From the top of a building $h \ m$ high,the angle of elevation of the top of a pole is found to be $\alpha$,while the angle of depression of the base of the pole is found to be $\beta$. Prove that the height of the pole is $h(1 + \tan \alpha \cdot \cot \beta) \ m$.

(N/A) Let the building be $AB$ with height $h$ and the pole be $CD$ with height $H$. Let the distance between the building and the pole be $x$.
In $\triangle ABD$,$\angle ADB = \beta$ (angle of depression). Thus,$\tan \beta = \frac{AB}{BD} = \frac{h}{x}$,which implies $x = h \cot \beta$.

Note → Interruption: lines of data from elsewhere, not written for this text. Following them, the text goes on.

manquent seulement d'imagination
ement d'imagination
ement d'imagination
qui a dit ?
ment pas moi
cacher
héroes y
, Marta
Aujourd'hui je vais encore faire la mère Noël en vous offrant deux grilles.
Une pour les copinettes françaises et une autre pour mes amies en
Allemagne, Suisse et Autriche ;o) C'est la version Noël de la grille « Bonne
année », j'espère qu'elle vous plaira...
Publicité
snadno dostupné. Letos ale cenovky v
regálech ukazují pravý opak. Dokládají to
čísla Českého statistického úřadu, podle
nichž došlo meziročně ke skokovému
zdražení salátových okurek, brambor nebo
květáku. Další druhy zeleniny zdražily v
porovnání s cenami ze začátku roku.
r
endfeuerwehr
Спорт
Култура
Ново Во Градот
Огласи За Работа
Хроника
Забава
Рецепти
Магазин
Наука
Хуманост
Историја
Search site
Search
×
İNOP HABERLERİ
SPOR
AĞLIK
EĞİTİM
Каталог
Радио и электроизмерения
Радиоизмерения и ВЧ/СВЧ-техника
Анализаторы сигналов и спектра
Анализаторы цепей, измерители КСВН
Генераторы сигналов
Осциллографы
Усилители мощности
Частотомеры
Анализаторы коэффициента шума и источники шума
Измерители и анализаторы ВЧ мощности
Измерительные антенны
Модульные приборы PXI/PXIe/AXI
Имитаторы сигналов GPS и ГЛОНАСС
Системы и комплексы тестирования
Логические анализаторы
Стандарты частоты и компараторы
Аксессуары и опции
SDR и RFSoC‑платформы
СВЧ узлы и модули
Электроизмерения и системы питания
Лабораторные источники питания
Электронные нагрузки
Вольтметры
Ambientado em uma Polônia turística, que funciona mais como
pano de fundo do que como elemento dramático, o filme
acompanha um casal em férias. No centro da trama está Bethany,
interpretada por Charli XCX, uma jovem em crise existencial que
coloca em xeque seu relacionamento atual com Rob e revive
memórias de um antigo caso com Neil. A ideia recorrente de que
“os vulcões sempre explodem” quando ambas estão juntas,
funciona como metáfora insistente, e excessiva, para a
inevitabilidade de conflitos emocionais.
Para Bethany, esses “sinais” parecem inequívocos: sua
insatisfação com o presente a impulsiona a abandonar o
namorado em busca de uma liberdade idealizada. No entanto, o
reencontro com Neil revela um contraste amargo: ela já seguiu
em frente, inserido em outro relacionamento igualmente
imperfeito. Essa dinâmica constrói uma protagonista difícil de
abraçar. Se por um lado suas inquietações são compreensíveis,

Now,consider the triangle formed by the top of the building and the top of the pole. Let $E$ be a point on $CD$ such that $AE \perp CD$. Then $AE = BD = x$ and $ED = AB = h$.
In $\triangle AEC$,$\angle EAC = \alpha$ (angle of elevation). Thus,$\tan \alpha = \frac{EC}{AE} = \frac{EC}{x}$,which implies $EC = x \tan \alpha$.
Substituting $x = h \cot \beta$,we get $EC = (h \cot \beta) \tan \alpha = h \tan \alpha \cot \beta$.
The total height of the pole $H = ED + EC = h + h \tan \alpha \cot \beta = h(1 + \tan \alpha \cot \beta)$.